Como Scarlett, pienso: "mañana será otro día".

Pero esa misma noche mi yerno, que no tiene aún licencia de conducción, trajo el auto hasta su destino sin ningún tropiezo. Me dan ganas de meter a un poco de dioses griegos en la historia.

5 comentarios:

Anónimo dijo...

Manejar uno de esos artefactos es una aventura que al dominarse se disfruta. Es como el surf, arriesgado, peligroso, que requiere mucha practica pero al dominarlo te divierte. Leyendo esta historia no pude evitar reírme recordando mis propias aventuras. Nunca olvidare un viaje a bejucal a visitar un familiar muy cercano en la escuela al campo donde al dar una marcha atrás para salir de un restaurant mediocre alguien sentado a mi lado me dijo, "si llego a ser yo, dando esa marcha atrás hubiera hecho un buñuelo esa lata de tukola que llevas en la mano" desde aquel entonces siempre que alguien habla de manejar tenso me acuerdo de esa persona. Excelente narrativa, conozco cada detalle de la historia quizás mejor que algunos de los protagonistas mejor aun, me considero uno de los autores intelectuales de esta excelente narrativa. Nunca me sentí mas afín con una historia tuya. Había olvidado las consecuencias de un condensador en mal estado, de la falta de azogue, y todas las demás aventuras.

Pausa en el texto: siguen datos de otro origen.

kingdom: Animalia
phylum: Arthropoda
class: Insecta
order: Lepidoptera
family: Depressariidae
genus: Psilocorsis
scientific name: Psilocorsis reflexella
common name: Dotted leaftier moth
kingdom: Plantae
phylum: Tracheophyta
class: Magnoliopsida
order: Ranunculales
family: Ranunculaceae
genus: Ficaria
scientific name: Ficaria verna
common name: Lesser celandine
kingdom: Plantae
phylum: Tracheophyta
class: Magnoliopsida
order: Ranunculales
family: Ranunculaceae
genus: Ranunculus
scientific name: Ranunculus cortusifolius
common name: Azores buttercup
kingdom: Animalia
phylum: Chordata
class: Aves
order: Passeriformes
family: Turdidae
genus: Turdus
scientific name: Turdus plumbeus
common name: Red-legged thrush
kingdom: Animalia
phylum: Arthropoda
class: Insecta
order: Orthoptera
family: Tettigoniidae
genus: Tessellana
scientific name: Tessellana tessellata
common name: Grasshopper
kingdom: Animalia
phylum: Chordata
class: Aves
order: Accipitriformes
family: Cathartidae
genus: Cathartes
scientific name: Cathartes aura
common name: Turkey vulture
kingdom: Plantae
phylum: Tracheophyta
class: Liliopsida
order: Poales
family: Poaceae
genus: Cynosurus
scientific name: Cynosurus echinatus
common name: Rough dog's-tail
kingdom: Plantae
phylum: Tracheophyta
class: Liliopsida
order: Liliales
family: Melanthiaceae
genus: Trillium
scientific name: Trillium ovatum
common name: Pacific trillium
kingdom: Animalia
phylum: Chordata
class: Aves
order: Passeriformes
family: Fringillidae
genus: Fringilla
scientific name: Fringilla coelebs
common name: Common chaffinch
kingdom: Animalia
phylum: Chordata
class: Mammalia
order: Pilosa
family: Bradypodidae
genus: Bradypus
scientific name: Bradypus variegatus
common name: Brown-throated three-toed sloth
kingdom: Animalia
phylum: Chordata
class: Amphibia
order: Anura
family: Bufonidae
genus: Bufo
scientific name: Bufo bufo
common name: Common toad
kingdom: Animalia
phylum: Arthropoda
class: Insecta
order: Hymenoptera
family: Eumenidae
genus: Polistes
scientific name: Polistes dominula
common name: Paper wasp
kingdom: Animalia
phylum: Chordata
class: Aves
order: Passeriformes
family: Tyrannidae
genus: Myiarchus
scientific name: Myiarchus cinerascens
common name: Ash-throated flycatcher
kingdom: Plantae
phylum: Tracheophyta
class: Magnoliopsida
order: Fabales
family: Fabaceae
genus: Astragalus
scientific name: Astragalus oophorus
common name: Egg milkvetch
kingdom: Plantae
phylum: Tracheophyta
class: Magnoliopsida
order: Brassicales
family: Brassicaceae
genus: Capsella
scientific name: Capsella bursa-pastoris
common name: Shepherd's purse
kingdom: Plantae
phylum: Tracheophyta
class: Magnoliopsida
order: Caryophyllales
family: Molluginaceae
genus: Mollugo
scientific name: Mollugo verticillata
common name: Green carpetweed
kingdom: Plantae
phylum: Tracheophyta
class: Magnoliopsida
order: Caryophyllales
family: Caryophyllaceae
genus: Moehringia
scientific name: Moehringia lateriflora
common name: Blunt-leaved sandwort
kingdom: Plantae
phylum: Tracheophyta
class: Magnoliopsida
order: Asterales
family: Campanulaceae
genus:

Nada, muy bien narrada, créeme que se MUY bien lo que dices en cada letra de esta historia, quizás "muy bien narrada" no sea una descripción justa me gustaría haber usado algo mas alabador pero mi intelecto es tan fuerte como la potencia de ese condensador de 80 centavos. Sigue así que vas muy bien.
By the way, si tuvo freno de mano alguna ves, tiene chapa, no????